## Extracted information
========================

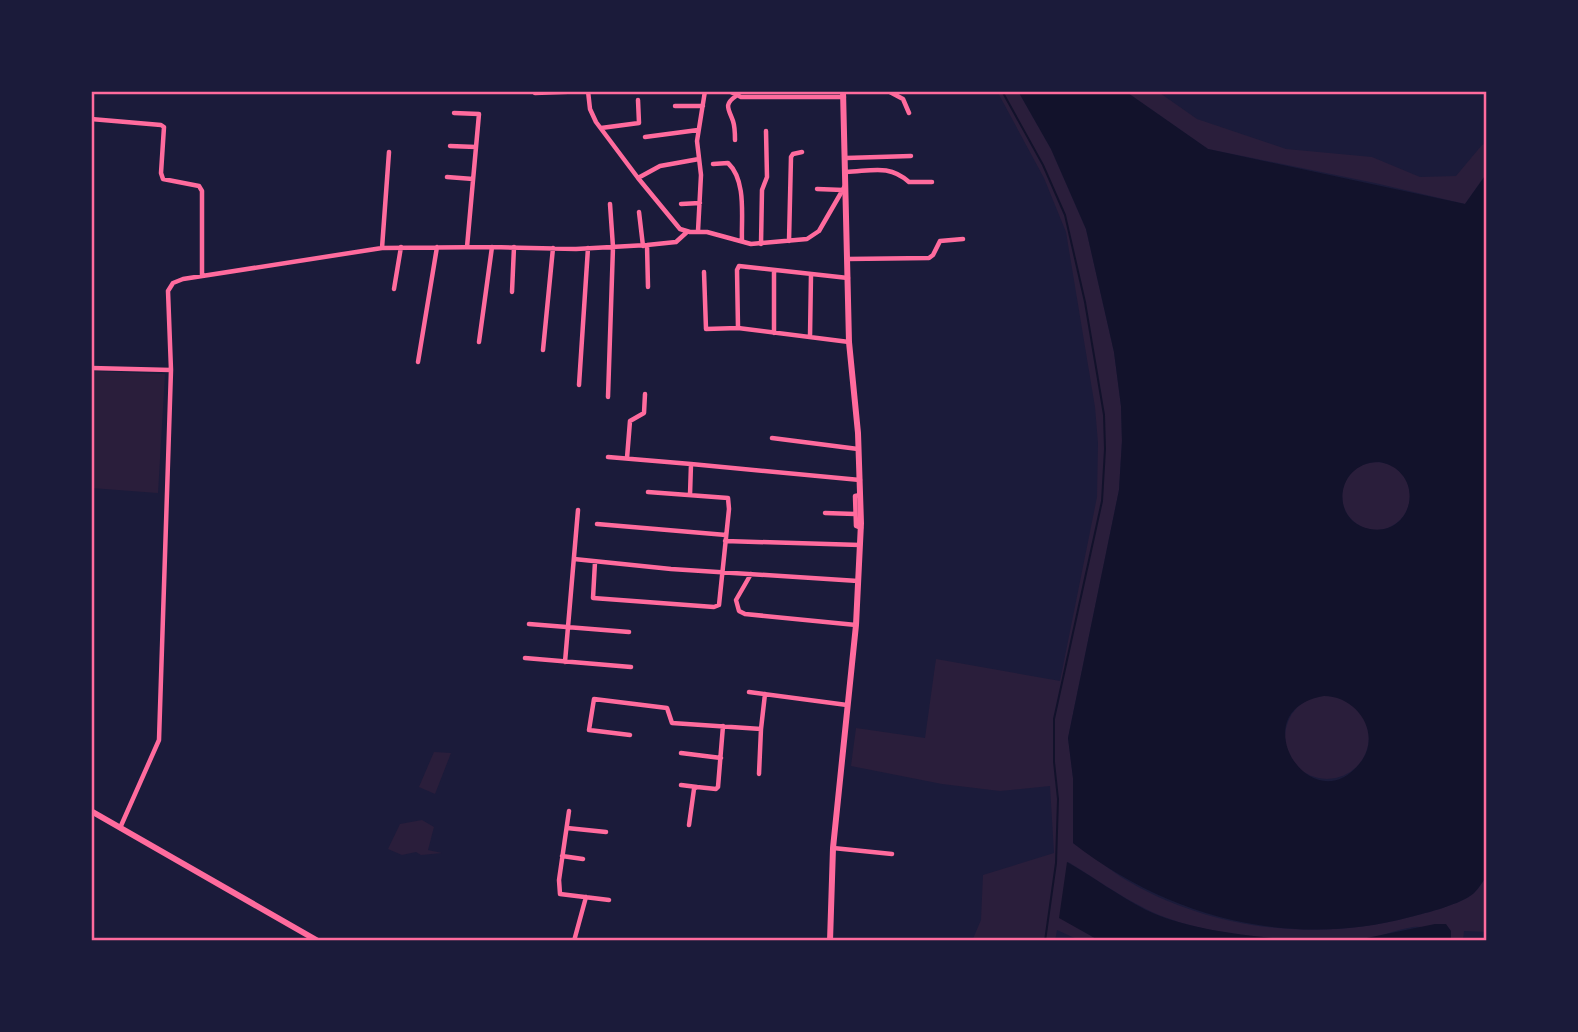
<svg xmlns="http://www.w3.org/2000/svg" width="1578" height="1032" viewBox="0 0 1578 1032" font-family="Raleway,sans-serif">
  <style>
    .green { fill: #2a1e3b }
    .water { fill: #12122b; fill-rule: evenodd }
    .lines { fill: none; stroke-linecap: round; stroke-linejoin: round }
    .stream { stroke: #12122b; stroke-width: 2 }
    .minor { stroke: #ff6b9d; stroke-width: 4.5 }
    .secondary { stroke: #ff6b9d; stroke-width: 6 }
    .neatline { fill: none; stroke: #ff6b9d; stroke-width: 2.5 }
  </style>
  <rect width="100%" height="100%" fill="#1b1b3a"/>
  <path class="green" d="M 997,91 L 1018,91 L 1051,149 L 1086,229 L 1114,352 L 1121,406 L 1122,441 L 1119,490 L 1068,738 L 1073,778 L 1073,843 C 1089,854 1105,866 1121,877 C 1205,929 1314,943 1410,917 C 1426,913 1462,904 1474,893 C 1479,888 1483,881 1487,876 L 1487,932 L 1464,931 L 1463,941 L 1451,941 L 1451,931 C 1439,930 1425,926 1413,927 C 1393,930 1374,940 1351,941 C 1294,944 1196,935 1146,909 C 1119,896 1093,877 1068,862 L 1091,936 L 1100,941 L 1081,941 L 1057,930 L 1055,941 L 972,941 L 981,920 L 983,875 L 1054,853 L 1050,786 L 1000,791 L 942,784 L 851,766 L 856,728 L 925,738 L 936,659 L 1060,681 L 1097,497 L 1098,443 L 1095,407 L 1066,232 L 1044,178 Z
    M 1125,91 L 1157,91 L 1197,119 L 1286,149 L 1372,157 L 1420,177 L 1456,176 L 1482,145 L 1487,143 L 1487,173 L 1465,204 L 1375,183 L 1208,149 Z
    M 91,371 L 165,374 L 158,493 L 91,488 Z
    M1342 496a34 34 0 1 1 68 0a34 34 0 1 1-68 0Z
    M1285 737a42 42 0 1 1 84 0a42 42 0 1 1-84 0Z
    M 434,752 L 451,753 L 435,794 L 419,787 Z
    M 422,820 L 434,827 L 428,850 L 442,853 L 421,855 L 416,852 L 402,855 L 388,849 L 400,824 Z"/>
  <path class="water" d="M 1018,91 L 1125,91 L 1208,149 L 1465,204 L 1487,173 L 1487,876 C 1483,881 1479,888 1474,893 C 1462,904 1426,913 1410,917 C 1291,949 1169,918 1073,843 L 1073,778 L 1068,738 L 1119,490 L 1122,441 L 1121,406 L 1114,352 L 1086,229 L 1051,149 ZM 1380,462 C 1427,472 1414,537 1370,529 C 1328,521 1336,461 1380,462 ZM 1324,696 C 1357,696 1383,734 1360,763 C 1311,825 1240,710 1324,696 Z
    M 1067,862 C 1093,877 1119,896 1146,910 C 1193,932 1249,935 1300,941 L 1100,941 L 1059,918 Z
    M 1435,924 L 1446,924 L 1451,931 L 1451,941 L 1352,941 Z"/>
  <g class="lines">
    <path class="stream" d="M 1002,91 L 1043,165 L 1065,215 L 1085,302 L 1104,415 L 1105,449 L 1102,501 L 1054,719 L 1054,762 L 1058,799 L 1056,863 L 1045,941"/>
    <path class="minor" d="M 588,91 L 590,109 L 596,122 L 638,178 L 680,229 L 690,232 L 707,232 L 751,244 L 807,239 L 819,231 L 845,186
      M 729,91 L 741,97 L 844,97
      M 888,91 L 903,99 L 909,113
      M 535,93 L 588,91
      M 675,106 L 703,106
      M 454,113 L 479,114 L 467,247
      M 91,119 L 161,125 L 164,127 L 161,173 L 163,179 L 199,186 L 202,191 L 202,276
      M 601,128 L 639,123 L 638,100
      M 645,137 L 698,130
      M 735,140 C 735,134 735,127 733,121 C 729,109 723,105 736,96
      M 450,146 L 476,147
      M 846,158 L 911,156
      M 713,164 L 728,163 C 747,181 741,218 742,241
      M 846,172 C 872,171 889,164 909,182 L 932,182
      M 447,177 L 473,179
      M 638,178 L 660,166 L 699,159
      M 817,189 L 843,190
      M 681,204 L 700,203
      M 639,212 L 643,246
      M 698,231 L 701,175 L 697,141 L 705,91
      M 789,241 L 791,157 L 793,154 L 802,152
      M 761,244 L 762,190 L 767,177 L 766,131
      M 647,245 L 648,287
      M 382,248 L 389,152
      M 847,259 L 929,258 L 933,255 L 940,241 L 963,239
      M 704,272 L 706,329 L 738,328 L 849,342
      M 394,289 L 401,247
      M 512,292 L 514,247
      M 738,328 L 737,270 L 739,266 L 848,278
      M 774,333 L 774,270
      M 810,337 L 811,274
      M 479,342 L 492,247
      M 543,350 L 553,248
      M 418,362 L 437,247
      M 91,368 L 171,370
      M 579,385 L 588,248
      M 608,397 L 613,247 L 610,204
      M 772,438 L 858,449
      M 608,457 L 691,464 L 690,495
      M 627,458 L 630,421 L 644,413 L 645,394
      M 691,464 L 860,480
      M 860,495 L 855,496 L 856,526 L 861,528
      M 825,513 L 855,514
      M 597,524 L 726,535
      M 725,541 L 860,545
      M 574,559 L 671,569 L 858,581
      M 595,562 L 593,598 L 714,607 L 719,605 L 729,509 L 728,498 L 648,492
      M 751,574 L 736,600 L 739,611 L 745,614 L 856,625
      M 529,624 L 629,632
      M 525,658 L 631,667
      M 565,662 L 578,510
      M 749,692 L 847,705
      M 630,735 L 589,730 L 594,699 L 667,708 L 672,723 L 761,729
      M 681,753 L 721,758
      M 759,774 L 761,729 L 765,694
      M 681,785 L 697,787
      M 569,811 L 559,880 L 560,894 L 609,900
      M 689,825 L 694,789 L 697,787 L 716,789 L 718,787 L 723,726
      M 120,828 L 159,740 L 171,370 L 168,291 L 173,283 L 183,279 L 382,248 L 492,247 L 576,249 L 647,245 L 676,242 L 687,232
      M 567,828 L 606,832
      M 833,848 L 892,854
      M 562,856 L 583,859
      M 574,941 L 586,897"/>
    <path class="secondary" d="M 91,811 L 318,941
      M 830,941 L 833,848 L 856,625 L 861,523 L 858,433 L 849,342 L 843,91"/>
  </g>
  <rect width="1578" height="1032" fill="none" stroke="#1b1b3a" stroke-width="186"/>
  <rect x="93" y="93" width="1392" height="846" class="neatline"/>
</svg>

========================

## Assigned task
Copy out every line of the data in which the word "lines" is found.

## Solution for this exercise
    .lines { fill: none; stroke-linecap: round; stroke-linejoin: round }
  <g class="lines">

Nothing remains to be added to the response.